And DOD’s deputy chief information officer said DISA’s on-premise cloud contract is part of a group of offerings filling the JEDI void.
The process to certify milCloud 2.0 for classified use is underway and on track to be ready to go this summer, according to General Dynamics Information Technology, the contractor that supports the program.
Jim Matney, GDIT’s vice president and general manager for the Defense Information Systems Agency and the enterprise services sector, told Nextgov in an interview Tuesday that approval for one location of the Defense Department’s on-premise cloud offering has already gone through. Once a second facility receives approval, milCloud 2.0 will be on track to receive a third-party assessment.
Impact Level 6 authorization will allow milCloud 2.0 to host classified workloads, and with that designation will likely come additional migrations. The number of workloads on milCloud 2.0 doubled in 2020 compared to 2019.
Danielle Metz, DOD’s deputy chief information officer for the information enterprise, told Nextgov in an interview Thursday that milCloud 2.0 is part of a suite of cloud offerings from DISA and the military services filling the need for a general purpose cloud as articulated in the DOD Cloud Strategy. The Joint Enterprise Defense Infrastructure, or JEDI, enterprise cloud was meant to serve as the main general purpose option, but the contract continues to be held back by legal challenges.
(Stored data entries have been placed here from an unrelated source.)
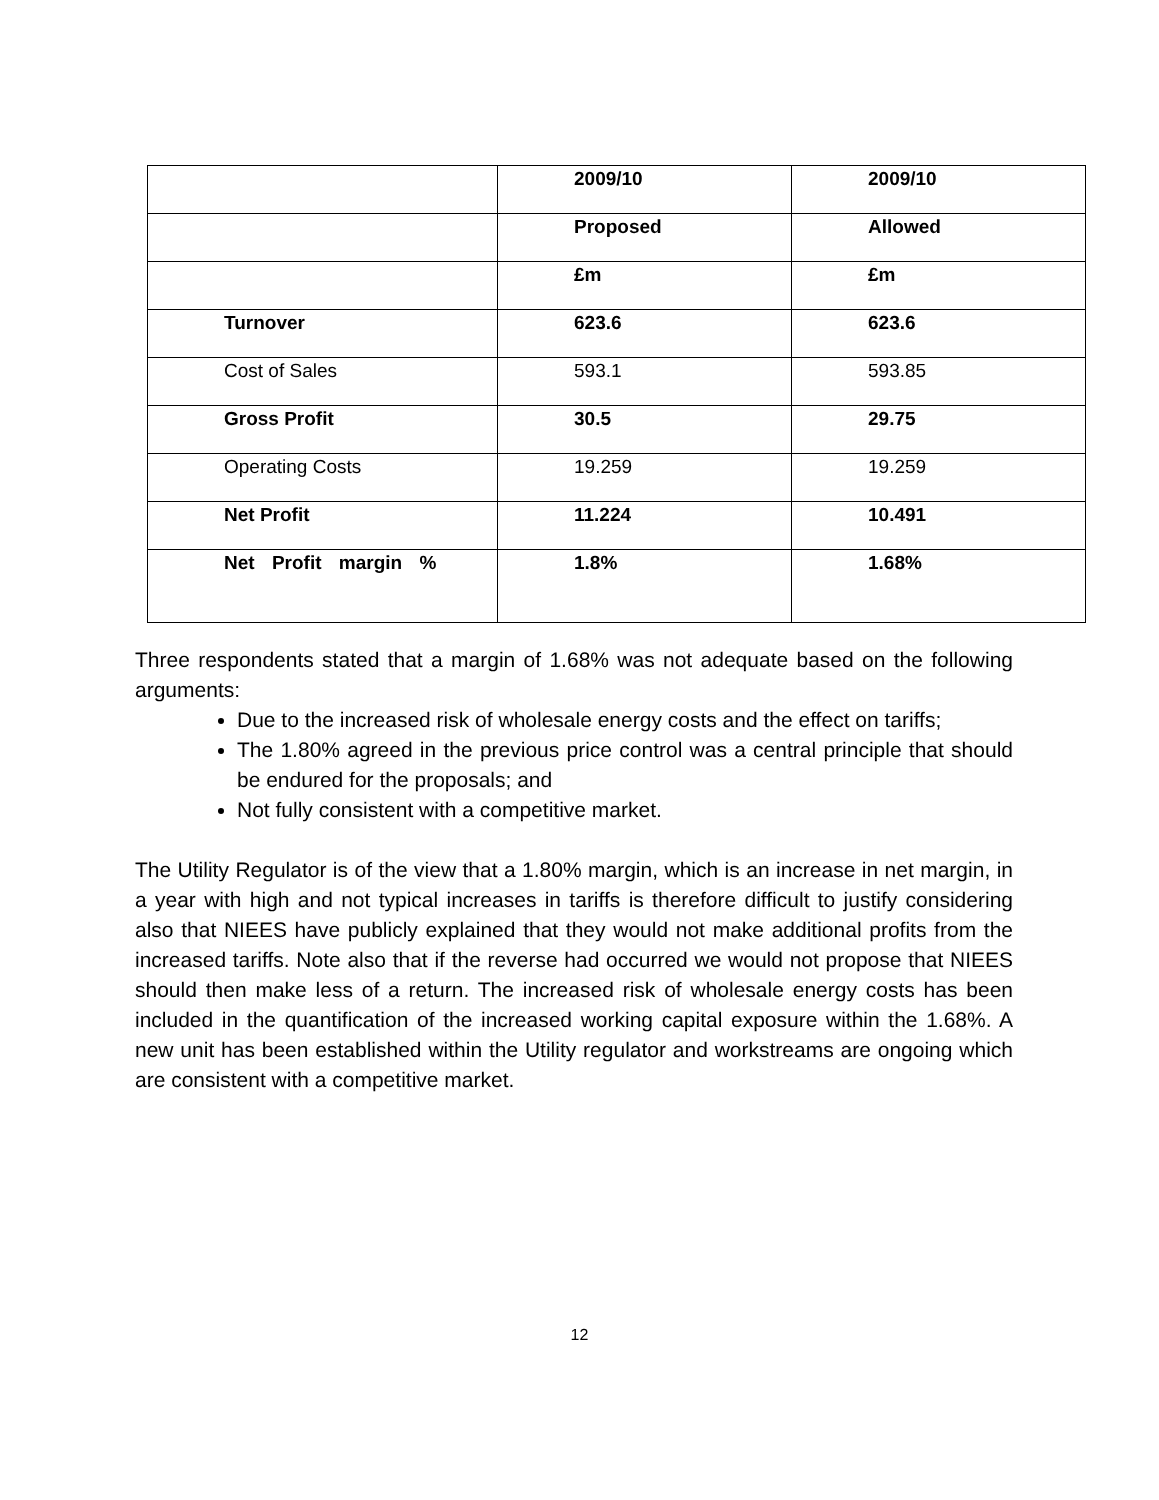| | 2009/10 | 2009/10 |
| | Proposed | Allowed |
| | £m | £m |
| Turnover | 623.6 | 623.6 |
| Cost of Sales | 593.1 | 593.85 |
| Gross Profit | 30.5 | 29.75 |
| Operating Costs | 19.259 | 19.259 |
| Net Profit | 11.224 | 10.491 |
| Net Profit margin % | 1.8% | 1.68% |
Three respondents stated that a margin of 1.68% was not adequate based on the following arguments:
Due to the increased risk of wholesale energy costs and the effect on tariffs;
The 1.80% agreed in the previous price control was a central principle that should be endured for the proposals; and
Not fully consistent with a competitive market.
The Utility Regulator is of the view that a 1.80% margin, which is an increase in net margin, in a year with high and not typical increases in tariffs is therefore difficult to justify considering also that NIEES have publicly explained that they would not make additional profits from the increased tariffs. Note also that if the reverse had occurred we would not propose that NIEES should then make less of a return. The increased risk of wholesale energy costs has been included in the quantification of the increased working capital exposure within the 1.68%. A new unit has been established within the Utility regulator and workstreams are ongoing which are consistent with a competitive market.
12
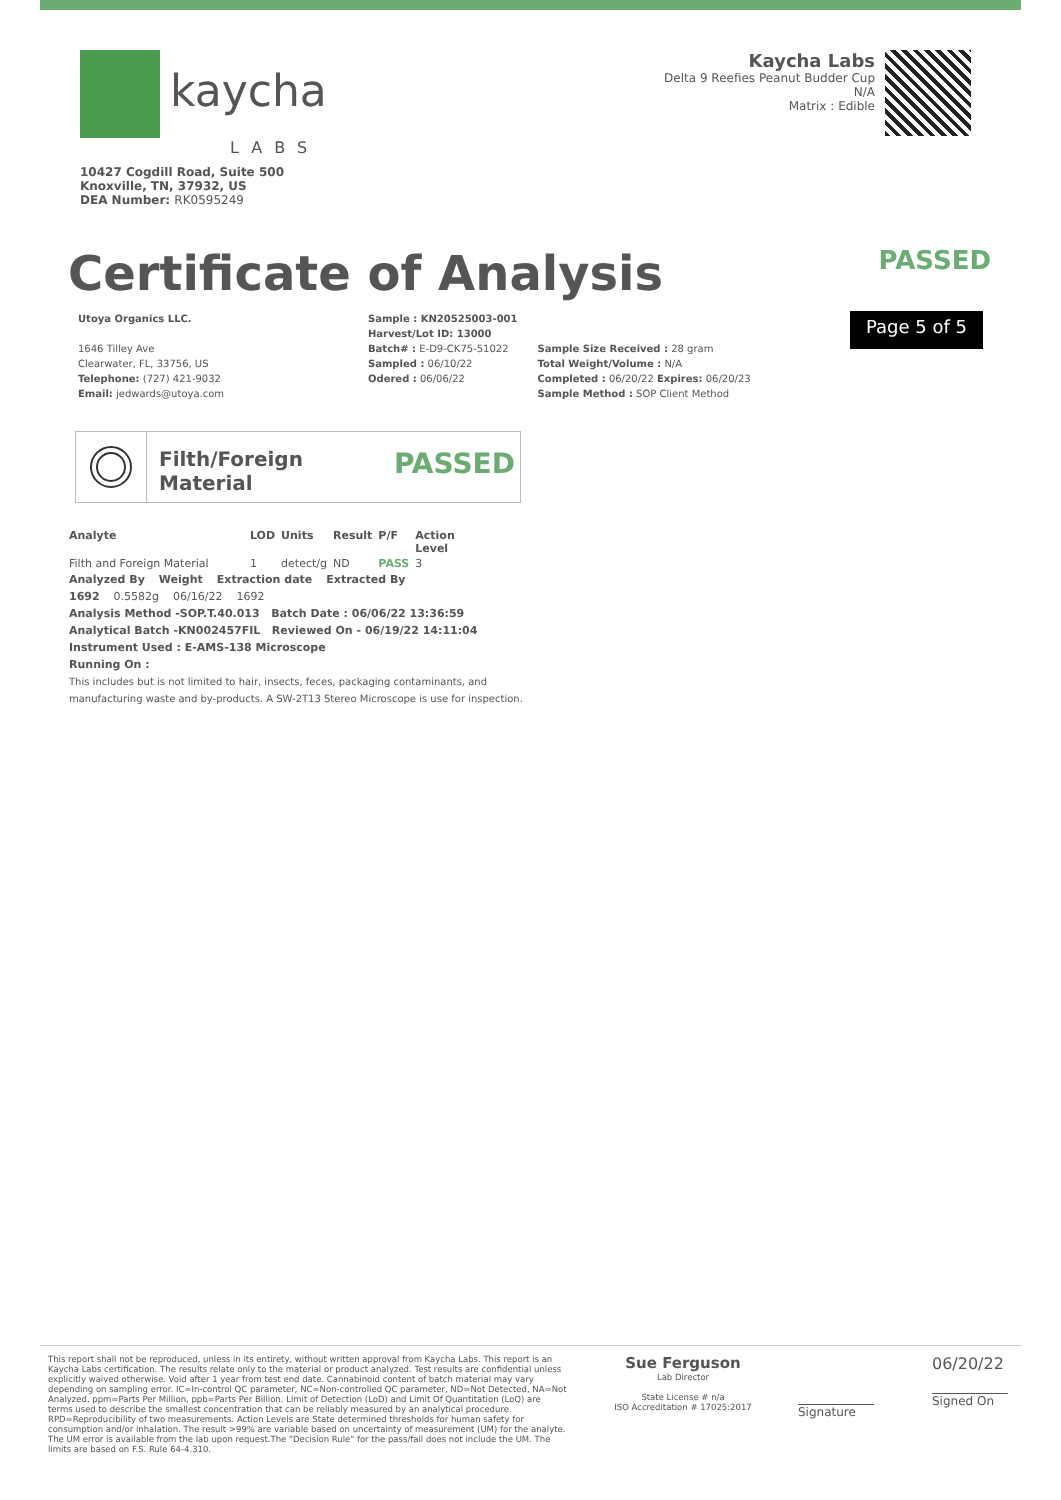kaycha
LABS
Kaycha Labs
Delta 9 Reefies Peanut Budder Cup
N/A
Matrix : Edible
10427 Cogdill Road, Suite 500
Knoxville, TN, 37932, US
DEA Number: RK0595249
Certificate of Analysis
PASSED
Utoya Organics LLC.
1646 Tilley Ave
Clearwater, FL, 33756, US
Telephone: (727) 421-9032
Email: jedwards@utoya.com
Sample : KN20525003-001
Harvest/Lot ID: 13000
Batch# : E-D9-CK75-51022
Sampled : 06/10/22
Odered : 06/06/22
Sample Size Received : 28 gram
Total Weight/Volume : N/A
Completed : 06/20/22 Expires: 06/20/23
Sample Method : SOP Client Method
Page 5 of 5
Filth/Foreign
Material
PASSED
| Analyte | LOD | Units | Result | P/F | Action Level |
| --- | --- | --- | --- | --- | --- |
| Filth and Foreign Material | 1 | detect/g | ND | PASS | 3 |
Analyzed By Weight Extraction date Extracted By
1692 0.5582g 06/16/22 1692
Analysis Method -SOP.T.40.013 Batch Date : 06/06/22 13:36:59
Analytical Batch -KN002457FIL Reviewed On - 06/19/22 14:11:04
Instrument Used : E-AMS-138 Microscope
Running On :
This includes but is not limited to hair, insects, feces, packaging contaminants, and
manufacturing waste and by-products. A SW-2T13 Stereo Microscope is use for inspection.
This report shall not be reproduced, unless in its entirety, without written approval from Kaycha Labs. This report is an Kaycha Labs certification. The results relate only to the material or product analyzed. Test results are confidential unless explicitly waived otherwise. Void after 1 year from test end date. Cannabinoid content of batch material may vary depending on sampling error. IC=In-control QC parameter, NC=Non-controlled QC parameter, ND=Not Detected, NA=Not Analyzed, ppm=Parts Per Million, ppb=Parts Per Billion. Limit of Detection (LoD) and Limit Of Quantitation (LoQ) are terms used to describe the smallest concentration that can be reliably measured by an analytical procedure. RPD=Reproducibility of two measurements. Action Levels are State determined thresholds for human safety for consumption and/or inhalation. The result >99% are variable based on uncertainty of measurement (UM) for the analyte. The UM error is available from the lab upon request.The "Decision Rule" for the pass/fail does not include the UM. The limits are based on F.S. Rule 64-4.310.
Sue Ferguson
Lab Director
State License # n/a
ISO Accreditation # 17025:2017
Signature
06/20/22
Signed On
“I think that we're achieving an aspect of what we meant by the enterprise general purpose cloud concept, what is missing and what continues to miss is that end-to-end from your enterprise, all levels of classes, classification to the tactical,” Metz said. “That does not exist today, that is what JEDI is to bring to the table, that is what the department truly needs, and so we're committed to ensuring that we have that, but all the while we don't want to stop progress.”
As the Amazon Web Services protest of the JEDI award to Microsoft continues, Metz said DOD is directing components to existing vehicles like DISA’s milCloud 2.0 or the Air Force’s Cloud One to ensure cloud contracts do not continue to proliferate out of hand.
The milCloud 2.0 project took a big step toward general purpose capabilities in February when it added AWS to the offering. Matney told Nextgov previously that AWS is able to provide software-as-a-service and platform-as-a-service capabilities, whereas GDIT is focused on infrastructure-as-a-service.